### Supplied records:
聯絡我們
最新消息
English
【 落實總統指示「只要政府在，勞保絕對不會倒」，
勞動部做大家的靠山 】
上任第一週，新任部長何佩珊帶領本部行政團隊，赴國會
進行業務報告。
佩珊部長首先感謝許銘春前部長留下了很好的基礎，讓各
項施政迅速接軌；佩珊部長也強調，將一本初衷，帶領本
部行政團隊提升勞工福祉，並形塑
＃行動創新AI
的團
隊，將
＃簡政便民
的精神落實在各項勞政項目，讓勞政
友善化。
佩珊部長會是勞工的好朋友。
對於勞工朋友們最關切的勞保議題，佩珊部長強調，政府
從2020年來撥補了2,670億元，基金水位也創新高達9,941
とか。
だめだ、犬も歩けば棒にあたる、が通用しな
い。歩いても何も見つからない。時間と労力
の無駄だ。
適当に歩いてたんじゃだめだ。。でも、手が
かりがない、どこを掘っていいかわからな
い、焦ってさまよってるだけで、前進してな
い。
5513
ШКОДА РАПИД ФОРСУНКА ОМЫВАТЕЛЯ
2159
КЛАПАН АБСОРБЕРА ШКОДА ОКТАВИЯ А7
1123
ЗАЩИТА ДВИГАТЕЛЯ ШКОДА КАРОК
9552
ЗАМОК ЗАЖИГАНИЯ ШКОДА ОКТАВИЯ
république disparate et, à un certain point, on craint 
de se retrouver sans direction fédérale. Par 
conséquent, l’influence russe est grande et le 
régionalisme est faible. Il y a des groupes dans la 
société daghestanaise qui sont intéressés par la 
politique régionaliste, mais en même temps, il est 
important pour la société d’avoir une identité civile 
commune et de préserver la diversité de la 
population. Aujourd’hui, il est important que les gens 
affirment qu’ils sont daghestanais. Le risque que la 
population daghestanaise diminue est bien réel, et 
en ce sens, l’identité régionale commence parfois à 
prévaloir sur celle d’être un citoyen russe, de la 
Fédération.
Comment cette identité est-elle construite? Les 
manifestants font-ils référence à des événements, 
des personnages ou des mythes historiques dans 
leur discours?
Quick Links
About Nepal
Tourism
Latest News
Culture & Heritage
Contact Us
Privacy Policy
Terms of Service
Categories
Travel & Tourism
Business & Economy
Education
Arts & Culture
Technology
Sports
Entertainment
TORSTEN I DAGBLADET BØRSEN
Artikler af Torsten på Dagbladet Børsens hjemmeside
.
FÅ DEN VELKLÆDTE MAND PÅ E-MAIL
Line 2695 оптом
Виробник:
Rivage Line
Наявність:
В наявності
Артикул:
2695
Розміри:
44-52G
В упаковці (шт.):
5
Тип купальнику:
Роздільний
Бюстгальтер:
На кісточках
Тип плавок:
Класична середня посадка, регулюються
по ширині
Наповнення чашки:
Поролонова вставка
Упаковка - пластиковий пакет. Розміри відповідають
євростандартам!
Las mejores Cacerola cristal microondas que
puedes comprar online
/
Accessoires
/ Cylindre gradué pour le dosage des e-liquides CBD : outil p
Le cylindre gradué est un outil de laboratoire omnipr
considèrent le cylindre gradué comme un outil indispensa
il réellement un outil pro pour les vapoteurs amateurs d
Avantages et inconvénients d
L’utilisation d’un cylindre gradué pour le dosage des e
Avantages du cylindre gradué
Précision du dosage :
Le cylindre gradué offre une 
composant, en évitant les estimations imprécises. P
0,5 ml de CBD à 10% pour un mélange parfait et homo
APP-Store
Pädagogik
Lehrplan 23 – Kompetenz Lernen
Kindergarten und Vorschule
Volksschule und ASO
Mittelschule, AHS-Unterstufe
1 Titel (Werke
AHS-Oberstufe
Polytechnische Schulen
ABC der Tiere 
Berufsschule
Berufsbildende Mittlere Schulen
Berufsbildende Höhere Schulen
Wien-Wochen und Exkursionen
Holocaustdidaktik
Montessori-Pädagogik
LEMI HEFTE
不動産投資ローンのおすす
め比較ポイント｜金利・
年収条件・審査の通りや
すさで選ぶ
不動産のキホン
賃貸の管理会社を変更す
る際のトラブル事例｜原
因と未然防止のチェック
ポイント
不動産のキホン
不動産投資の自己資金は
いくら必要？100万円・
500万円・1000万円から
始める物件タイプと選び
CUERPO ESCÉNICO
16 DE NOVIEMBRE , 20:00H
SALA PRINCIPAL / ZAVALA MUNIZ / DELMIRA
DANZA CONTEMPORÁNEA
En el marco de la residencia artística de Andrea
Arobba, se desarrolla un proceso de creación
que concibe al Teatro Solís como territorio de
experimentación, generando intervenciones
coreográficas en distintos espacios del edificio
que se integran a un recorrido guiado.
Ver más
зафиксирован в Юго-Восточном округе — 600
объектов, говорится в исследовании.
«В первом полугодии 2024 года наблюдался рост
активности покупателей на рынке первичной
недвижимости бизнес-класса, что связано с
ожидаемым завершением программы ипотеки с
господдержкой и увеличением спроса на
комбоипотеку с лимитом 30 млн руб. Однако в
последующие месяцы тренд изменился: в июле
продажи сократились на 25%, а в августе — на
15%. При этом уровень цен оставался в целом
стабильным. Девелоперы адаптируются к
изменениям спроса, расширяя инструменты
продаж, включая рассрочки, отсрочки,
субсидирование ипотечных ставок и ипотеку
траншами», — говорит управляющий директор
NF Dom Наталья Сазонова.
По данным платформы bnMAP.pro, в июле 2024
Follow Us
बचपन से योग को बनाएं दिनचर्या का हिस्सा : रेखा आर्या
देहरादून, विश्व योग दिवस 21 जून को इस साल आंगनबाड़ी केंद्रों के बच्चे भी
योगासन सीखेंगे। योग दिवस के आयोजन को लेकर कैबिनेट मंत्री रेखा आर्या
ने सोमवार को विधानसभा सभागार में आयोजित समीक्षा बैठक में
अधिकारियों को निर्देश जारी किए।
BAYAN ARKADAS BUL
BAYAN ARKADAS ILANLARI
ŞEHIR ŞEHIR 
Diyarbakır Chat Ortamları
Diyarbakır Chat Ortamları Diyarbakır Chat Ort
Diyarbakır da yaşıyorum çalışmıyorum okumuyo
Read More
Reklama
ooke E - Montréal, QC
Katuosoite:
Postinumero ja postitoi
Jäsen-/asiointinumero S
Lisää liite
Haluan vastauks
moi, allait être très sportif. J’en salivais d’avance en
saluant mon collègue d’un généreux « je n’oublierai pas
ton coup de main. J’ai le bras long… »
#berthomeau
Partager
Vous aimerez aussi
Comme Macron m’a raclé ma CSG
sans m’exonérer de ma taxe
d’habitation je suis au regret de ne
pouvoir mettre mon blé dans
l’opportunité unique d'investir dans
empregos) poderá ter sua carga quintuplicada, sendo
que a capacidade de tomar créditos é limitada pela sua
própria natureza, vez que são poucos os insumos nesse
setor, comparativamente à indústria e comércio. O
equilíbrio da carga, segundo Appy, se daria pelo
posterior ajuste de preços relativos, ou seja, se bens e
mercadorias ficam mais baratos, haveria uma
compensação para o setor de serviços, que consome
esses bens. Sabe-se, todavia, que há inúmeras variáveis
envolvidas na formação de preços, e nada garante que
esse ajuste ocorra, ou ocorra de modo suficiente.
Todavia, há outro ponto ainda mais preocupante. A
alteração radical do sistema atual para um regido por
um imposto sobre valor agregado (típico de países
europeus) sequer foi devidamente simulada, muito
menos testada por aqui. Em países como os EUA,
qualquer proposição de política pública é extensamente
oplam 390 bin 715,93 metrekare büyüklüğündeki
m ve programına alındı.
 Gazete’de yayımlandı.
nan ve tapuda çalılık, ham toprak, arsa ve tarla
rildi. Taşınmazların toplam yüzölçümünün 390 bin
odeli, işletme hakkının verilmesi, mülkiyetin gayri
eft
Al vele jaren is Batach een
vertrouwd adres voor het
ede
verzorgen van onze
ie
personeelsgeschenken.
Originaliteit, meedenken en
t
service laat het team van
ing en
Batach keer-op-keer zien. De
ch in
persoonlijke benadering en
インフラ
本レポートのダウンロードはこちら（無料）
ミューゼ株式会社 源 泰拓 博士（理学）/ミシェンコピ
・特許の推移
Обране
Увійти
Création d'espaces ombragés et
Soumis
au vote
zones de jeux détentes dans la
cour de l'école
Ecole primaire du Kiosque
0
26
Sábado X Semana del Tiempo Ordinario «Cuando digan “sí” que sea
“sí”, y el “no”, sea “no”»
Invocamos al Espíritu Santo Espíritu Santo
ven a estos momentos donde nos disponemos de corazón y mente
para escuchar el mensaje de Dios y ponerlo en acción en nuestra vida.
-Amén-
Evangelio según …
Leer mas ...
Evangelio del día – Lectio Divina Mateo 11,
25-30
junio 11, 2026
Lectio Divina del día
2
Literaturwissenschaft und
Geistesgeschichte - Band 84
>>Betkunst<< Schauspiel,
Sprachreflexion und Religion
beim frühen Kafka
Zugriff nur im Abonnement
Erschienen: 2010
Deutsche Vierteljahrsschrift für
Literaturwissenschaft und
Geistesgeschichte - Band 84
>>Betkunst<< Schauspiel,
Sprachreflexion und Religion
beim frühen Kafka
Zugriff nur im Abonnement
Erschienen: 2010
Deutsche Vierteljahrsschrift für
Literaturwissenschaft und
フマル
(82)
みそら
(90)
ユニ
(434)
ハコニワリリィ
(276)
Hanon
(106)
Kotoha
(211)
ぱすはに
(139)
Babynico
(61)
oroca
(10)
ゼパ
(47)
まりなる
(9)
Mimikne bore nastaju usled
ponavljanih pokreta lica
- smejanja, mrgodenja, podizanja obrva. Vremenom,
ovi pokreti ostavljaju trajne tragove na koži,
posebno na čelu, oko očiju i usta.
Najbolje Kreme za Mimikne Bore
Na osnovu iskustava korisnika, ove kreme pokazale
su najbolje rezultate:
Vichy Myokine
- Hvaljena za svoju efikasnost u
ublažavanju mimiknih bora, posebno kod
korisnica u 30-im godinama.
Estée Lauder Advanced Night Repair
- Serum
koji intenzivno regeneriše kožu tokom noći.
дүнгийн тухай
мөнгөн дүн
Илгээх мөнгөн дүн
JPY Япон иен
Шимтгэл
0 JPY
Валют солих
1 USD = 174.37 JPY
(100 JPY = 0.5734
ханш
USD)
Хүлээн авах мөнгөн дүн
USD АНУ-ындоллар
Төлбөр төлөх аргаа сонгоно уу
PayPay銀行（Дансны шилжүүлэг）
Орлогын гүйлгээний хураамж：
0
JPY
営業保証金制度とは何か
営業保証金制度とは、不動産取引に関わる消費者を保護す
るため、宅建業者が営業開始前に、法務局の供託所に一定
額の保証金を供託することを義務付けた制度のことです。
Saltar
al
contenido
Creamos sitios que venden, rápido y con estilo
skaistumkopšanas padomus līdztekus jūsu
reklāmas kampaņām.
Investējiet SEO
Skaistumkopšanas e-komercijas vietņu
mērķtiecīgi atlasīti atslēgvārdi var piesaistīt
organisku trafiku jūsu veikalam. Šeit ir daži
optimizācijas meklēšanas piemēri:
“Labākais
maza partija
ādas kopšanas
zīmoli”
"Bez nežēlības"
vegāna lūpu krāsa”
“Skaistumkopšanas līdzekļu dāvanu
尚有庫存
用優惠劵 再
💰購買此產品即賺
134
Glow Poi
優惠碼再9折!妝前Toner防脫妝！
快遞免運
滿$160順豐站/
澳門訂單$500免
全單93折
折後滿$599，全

### Task to carry out:
All lines in the listing above between the line with "Précision du dosage" and the line with "अधिकारियों को निर्देश जारी किए।", inclusive, should be set down exactly, and no line outside that range.

### Response box:
Précision du dosage :
Le cylindre gradué offre une 
composant, en évitant les estimations imprécises. P
0,5 ml de CBD à 10% pour un mélange parfait et homo
APP-Store
Pädagogik
Lehrplan 23 – Kompetenz Lernen
Kindergarten und Vorschule
Volksschule und ASO
Mittelschule, AHS-Unterstufe
1 Titel (Werke
AHS-Oberstufe
Polytechnische Schulen
ABC der Tiere 
Berufsschule
Berufsbildende Mittlere Schulen
Berufsbildende Höhere Schulen
Wien-Wochen und Exkursionen
Holocaustdidaktik
Montessori-Pädagogik
LEMI HEFTE
不動産投資ローンのおすす
め比較ポイント｜金利・
年収条件・審査の通りや
すさで選ぶ
不動産のキホン
賃貸の管理会社を変更す
る際のトラブル事例｜原
因と未然防止のチェック
ポイント
不動産のキホン
不動産投資の自己資金は
いくら必要？100万円・
500万円・1000万円から
始める物件タイプと選び
CUERPO ESCÉNICO
16 DE NOVIEMBRE , 20:00H
SALA PRINCIPAL / ZAVALA MUNIZ / DELMIRA
DANZA CONTEMPORÁNEA
En el marco de la residencia artística de Andrea
Arobba, se desarrolla un proceso de creación
que concibe al Teatro Solís como territorio de
experimentación, generando intervenciones
coreográficas en distintos espacios del edificio
que se integran a un recorrido guiado.
Ver más
зафиксирован в Юго-Восточном округе — 600
объектов, говорится в исследовании.
«В первом полугодии 2024 года наблюдался рост
активности покупателей на рынке первичной
недвижимости бизнес-класса, что связано с
ожидаемым завершением программы ипотеки с
господдержкой и увеличением спроса на
комбоипотеку с лимитом 30 млн руб. Однако в
последующие месяцы тренд изменился: в июле
продажи сократились на 25%, а в августе — на
15%. При этом уровень цен оставался в целом
стабильным. Девелоперы адаптируются к
изменениям спроса, расширяя инструменты
продаж, включая рассрочки, отсрочки,
субсидирование ипотечных ставок и ипотеку
траншами», — говорит управляющий директор
NF Dom Наталья Сазонова.
По данным платформы bnMAP.pro, в июле 2024
Follow Us
बचपन से योग को बनाएं दिनचर्या का हिस्सा : रेखा आर्या
देहरादून, विश्व योग दिवस 21 जून को इस साल आंगनबाड़ी केंद्रों के बच्चे भी
योगासन सीखेंगे। योग दिवस के आयोजन को लेकर कैबिनेट मंत्री रेखा आर्या
ने सोमवार को विधानसभा सभागार में आयोजित समीक्षा बैठक में
अधिकारियों को निर्देश जारी किए।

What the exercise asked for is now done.